------ SELECTED EXCERPT ------

Perhaps most importantly, migration tends to boost the proportion of working-age adults in the labor market. As that ratio changes, growth is harder to achieve and Treasury revenues shrink, with painful fiscal consequences. We already have an ageing population, and net zero migration will only exacerbate this. In “Send ‘Em Back”, I wrote about this and quoted the Spanish PM, Pedro Sánchez, who said; “Spain needs to choose between being an open and prosperous country or a closed-off, poor country. It’s as simple as that.”
The government’s immigration policy is nothing more than a desperate measure designed to try and ward off Reform. I really do wonder just how many of their MPs truly believe in the proposals?
Whilst, it is both cowardly and shortsighted, there is another very real issue; racism is making politicians increasingly detached from economic reality that tell us we don’t have enough money to pay for all that we need and want.
Alongside this reality, there is a fundamental problem; we are poorer than we should be, poorer than we were and poorer than our peers.
‘there is a fundamental problem; we are poorer than we should be, poorer than we were and poorer than our peers’
Real wages have barely risen in 17 years.
Whilst the GFC was a global phenomenon, we are struggling more than our counterparts to recover.
Over the past two decades, we have experienced the biggest slowdown in productivity growth in the G7.
Part of our problem is that we have too few internationally successful industries, which means that many parts of the country have too few well-paid jobs, and people have too little income coming in.
Brexit has undone one part of our economic model, which was founded on openness to trade, ideas and people. Open trade has been fundamental to our success, therefore taking us out of the EU’s single market had seen the economy contract, with exports falling by >1% p.a. Previously, the Office for Budget Responsibility estimated that our departure from the EU would shrink Britain’s long-term productivity by about 4%.
Even finance, which, prior to Brexit, was a machine that helped plug the gap left by a declining goods trade, has also been hit, losing its once disproportionately large slice of the market. London, for so long the country’s economic powerhouse, is now Britain’s worst-performing region in terms of productivity growth.
It is hard to see how we progress if we stay isolated. Even rejoining the customs union would be a step forward. We constantly hear that we have no money for the things that matter, yet being outside of the EU is estimated to be costing us up to £30bn a year.
This is one manifesto pledge labor could break as, compared to breaking their pledge on tax rates, rejoining the customs union would cause a fraction of the political damage. In addition, labor can plead “where needs must” give the disruption caused to global trade by Trump’s tariffs.

------ PROVIDED RECORDS ------

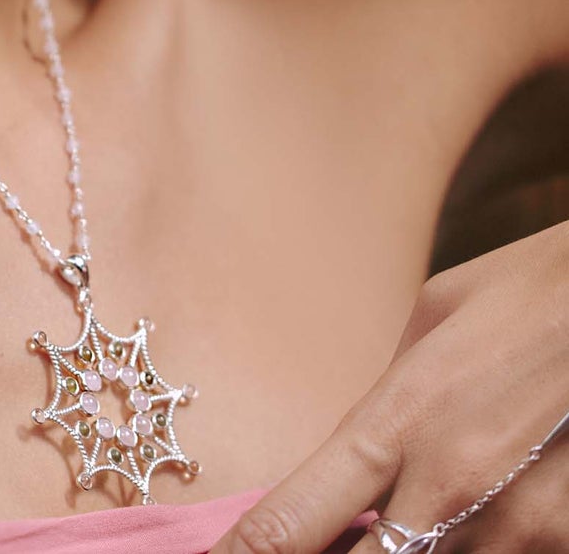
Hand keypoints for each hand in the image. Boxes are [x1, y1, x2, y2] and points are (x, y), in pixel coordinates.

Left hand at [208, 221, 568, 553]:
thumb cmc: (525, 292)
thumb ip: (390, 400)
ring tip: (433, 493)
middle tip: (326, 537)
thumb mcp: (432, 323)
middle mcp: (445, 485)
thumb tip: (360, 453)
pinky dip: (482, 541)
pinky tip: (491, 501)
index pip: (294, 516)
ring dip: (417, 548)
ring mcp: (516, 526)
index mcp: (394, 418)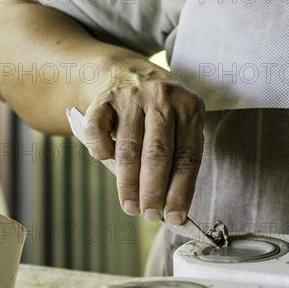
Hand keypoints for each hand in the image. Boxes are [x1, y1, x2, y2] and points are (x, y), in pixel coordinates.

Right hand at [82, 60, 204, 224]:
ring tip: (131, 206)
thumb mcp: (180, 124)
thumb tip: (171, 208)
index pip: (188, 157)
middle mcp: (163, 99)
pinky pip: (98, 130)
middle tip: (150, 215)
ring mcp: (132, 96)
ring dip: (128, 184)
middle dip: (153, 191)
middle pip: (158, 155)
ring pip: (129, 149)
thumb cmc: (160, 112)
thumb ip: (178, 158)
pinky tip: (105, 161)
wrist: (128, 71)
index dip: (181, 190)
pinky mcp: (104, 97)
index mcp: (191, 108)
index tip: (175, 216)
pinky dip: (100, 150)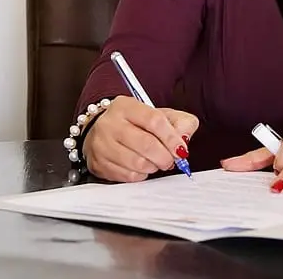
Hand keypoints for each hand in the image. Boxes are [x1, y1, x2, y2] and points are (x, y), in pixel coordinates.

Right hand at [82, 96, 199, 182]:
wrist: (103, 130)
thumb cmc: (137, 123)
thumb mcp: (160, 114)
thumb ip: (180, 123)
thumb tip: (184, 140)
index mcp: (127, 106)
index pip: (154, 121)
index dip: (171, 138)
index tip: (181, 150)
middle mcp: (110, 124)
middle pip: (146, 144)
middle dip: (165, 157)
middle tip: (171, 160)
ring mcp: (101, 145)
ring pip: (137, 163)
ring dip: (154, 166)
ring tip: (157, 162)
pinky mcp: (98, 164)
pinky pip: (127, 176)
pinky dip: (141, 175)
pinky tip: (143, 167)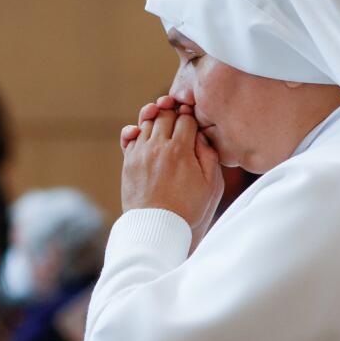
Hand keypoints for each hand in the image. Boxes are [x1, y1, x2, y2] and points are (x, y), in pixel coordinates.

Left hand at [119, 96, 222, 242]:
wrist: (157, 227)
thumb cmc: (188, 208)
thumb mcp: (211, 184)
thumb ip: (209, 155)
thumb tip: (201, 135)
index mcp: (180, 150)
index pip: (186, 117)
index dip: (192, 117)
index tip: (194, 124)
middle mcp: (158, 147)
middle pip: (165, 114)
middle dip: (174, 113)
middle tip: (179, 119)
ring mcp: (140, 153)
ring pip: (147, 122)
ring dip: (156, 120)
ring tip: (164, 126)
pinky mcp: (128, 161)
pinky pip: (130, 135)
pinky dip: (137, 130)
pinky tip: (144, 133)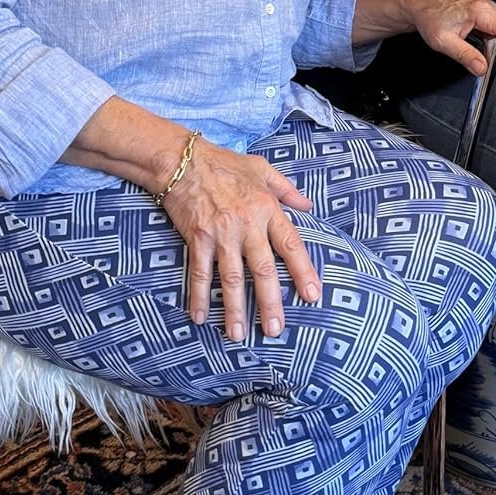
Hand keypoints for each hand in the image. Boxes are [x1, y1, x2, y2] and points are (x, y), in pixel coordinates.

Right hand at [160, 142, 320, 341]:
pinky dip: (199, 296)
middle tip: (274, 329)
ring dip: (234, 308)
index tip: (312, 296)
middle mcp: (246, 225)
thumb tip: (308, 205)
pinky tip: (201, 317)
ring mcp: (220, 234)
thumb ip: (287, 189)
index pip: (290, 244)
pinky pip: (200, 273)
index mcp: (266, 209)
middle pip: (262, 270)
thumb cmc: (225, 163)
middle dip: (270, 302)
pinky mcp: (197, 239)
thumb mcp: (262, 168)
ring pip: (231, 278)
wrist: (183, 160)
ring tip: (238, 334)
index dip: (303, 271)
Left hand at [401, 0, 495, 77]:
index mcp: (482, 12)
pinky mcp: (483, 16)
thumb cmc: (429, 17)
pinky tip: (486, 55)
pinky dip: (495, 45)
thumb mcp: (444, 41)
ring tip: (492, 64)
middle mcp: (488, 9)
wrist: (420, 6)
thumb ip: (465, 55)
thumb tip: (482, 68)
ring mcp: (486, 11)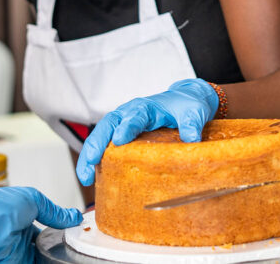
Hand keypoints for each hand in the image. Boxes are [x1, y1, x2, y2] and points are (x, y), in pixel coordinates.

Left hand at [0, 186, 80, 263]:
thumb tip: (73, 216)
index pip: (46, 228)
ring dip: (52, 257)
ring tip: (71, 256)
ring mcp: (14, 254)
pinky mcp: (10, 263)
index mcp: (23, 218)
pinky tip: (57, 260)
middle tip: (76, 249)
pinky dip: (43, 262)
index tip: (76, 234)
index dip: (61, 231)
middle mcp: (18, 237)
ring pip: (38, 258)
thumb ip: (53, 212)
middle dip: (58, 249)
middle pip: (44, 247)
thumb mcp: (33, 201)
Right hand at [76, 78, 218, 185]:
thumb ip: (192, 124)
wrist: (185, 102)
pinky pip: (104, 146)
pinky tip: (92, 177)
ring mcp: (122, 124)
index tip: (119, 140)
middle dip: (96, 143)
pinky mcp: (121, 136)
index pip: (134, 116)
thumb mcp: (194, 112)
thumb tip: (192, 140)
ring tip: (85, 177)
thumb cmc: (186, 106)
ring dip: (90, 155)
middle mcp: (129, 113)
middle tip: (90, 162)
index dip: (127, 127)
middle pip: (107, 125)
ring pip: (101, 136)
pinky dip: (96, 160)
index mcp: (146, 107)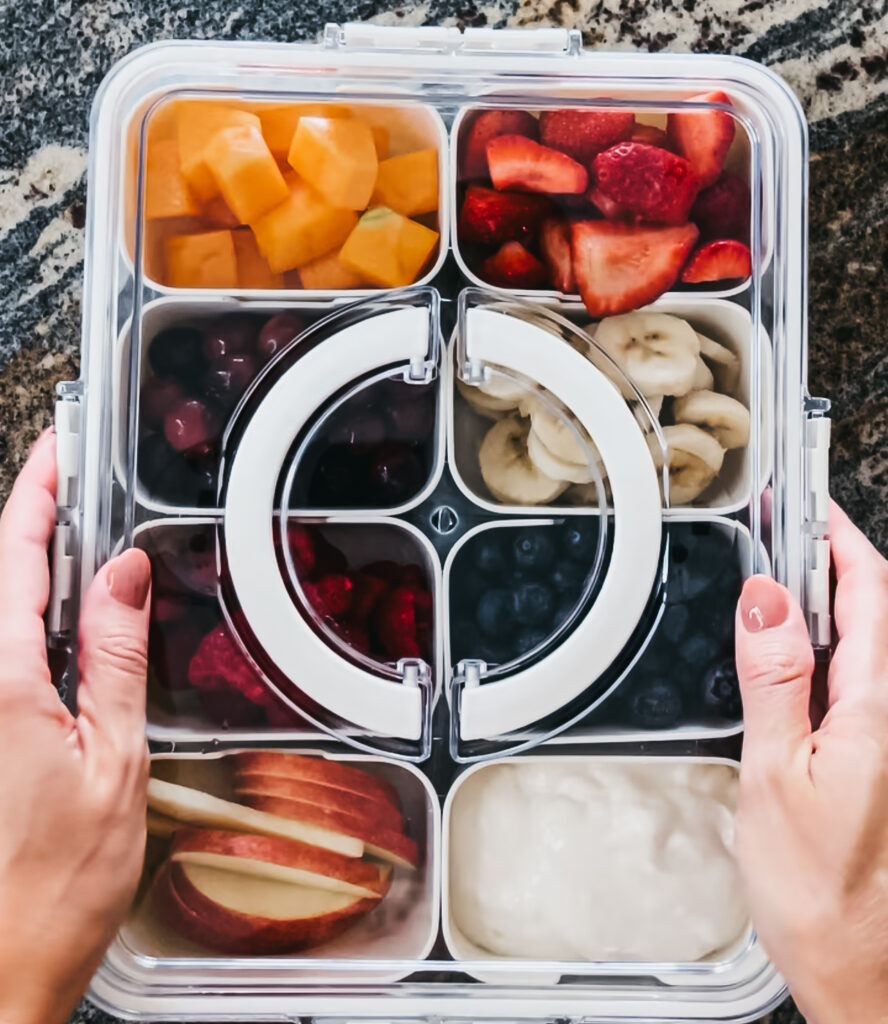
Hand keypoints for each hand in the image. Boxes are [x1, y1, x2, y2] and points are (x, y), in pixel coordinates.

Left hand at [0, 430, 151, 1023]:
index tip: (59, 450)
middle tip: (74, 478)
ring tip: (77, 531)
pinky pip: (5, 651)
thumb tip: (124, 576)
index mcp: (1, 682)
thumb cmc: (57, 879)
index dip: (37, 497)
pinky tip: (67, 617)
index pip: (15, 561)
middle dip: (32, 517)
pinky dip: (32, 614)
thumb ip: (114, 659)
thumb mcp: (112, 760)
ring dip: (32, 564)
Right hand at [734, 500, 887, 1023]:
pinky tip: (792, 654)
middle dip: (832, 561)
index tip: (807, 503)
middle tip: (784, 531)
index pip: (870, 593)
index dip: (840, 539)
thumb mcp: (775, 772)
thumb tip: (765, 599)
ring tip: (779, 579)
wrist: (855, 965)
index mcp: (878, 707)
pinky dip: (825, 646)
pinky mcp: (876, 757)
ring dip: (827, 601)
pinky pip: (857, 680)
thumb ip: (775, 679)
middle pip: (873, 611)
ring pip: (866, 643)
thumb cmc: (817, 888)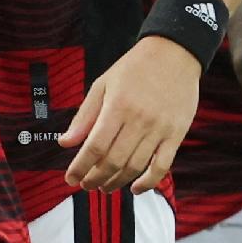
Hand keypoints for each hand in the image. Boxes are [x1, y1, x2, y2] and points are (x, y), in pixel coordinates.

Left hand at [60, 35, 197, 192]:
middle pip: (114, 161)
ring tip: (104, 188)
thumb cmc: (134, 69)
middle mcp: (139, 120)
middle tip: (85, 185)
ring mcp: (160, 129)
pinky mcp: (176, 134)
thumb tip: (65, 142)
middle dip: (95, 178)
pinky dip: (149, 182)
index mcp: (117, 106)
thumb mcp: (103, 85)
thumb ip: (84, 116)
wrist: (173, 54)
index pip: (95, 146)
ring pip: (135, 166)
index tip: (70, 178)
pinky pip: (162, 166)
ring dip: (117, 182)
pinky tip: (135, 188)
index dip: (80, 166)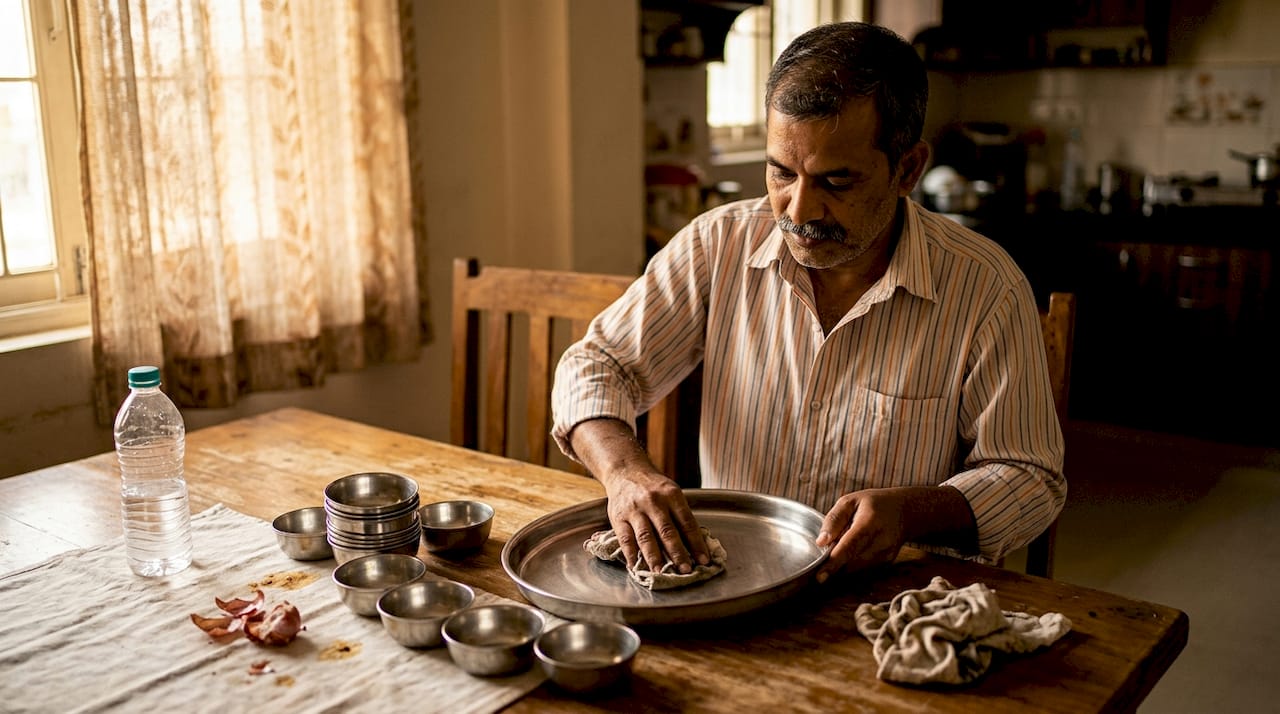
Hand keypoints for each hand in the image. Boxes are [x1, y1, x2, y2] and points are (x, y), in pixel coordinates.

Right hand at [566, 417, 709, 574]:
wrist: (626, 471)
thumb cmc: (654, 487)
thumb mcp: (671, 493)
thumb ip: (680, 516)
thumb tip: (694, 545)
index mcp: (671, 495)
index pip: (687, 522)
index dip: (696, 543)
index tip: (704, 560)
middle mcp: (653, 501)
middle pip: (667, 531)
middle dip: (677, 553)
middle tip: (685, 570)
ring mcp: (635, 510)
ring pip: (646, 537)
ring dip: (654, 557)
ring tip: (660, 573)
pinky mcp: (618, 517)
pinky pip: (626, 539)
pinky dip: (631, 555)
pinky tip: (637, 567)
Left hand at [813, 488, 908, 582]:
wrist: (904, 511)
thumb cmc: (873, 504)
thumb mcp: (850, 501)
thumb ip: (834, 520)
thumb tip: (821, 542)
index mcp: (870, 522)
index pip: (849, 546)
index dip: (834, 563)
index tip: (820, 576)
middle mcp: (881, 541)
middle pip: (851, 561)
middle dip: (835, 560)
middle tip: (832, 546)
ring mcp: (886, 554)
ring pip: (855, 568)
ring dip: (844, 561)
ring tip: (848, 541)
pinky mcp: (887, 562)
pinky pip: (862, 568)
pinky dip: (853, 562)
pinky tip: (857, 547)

------

• **EXERCISES**
1. Answer these questions from the commentary on Britain's economy and Brexit:
(a) For how many years have real wages barely risen?
(b) By about what percentage did the Office for Budget Responsibility estimate that leaving the EU would shrink Britain's long-term productivity?
(c) Which region is now Britain's worst-performing in terms of productivity growth?
2. Pick up the commentary on Britain's economy and Brexit after its final sentence and carry it forward in the same voice.
The entries are not needed for anything here.

• **OUTPUTS BY TASK**
1.
(a) 17 years
(b) About 4%
(c) London

2.
Another problem area that would be helped by becoming closer to Europe is youth unemployment. The Office for National Statistics latest quarterly estimate makes for sobering reading; the number of 16- to 24-year-olds who are so-called Neets (not in education, employment or training) now numbers 946,000.
For those that do manage to find a job, it is all too often short-term. Circa 170,000 jobs have been lost since last summer, and recent analysis suggests that nearly half of those losses hit people under 25; “last in, first out” most likely. It would be interesting to know just how many of these were due to last year’s increase to employers’ NIC.
There is also the influence of big tech on young people. Firstly, they are attracted to social media platforms that corrode the social skills necessary for a successful career. And, as AI becomes more prevalent, automating the jobs they would have once walked into.
All of this, pushes them towards more disruptive, right-wing politicians, promising the earth and delivering nothing.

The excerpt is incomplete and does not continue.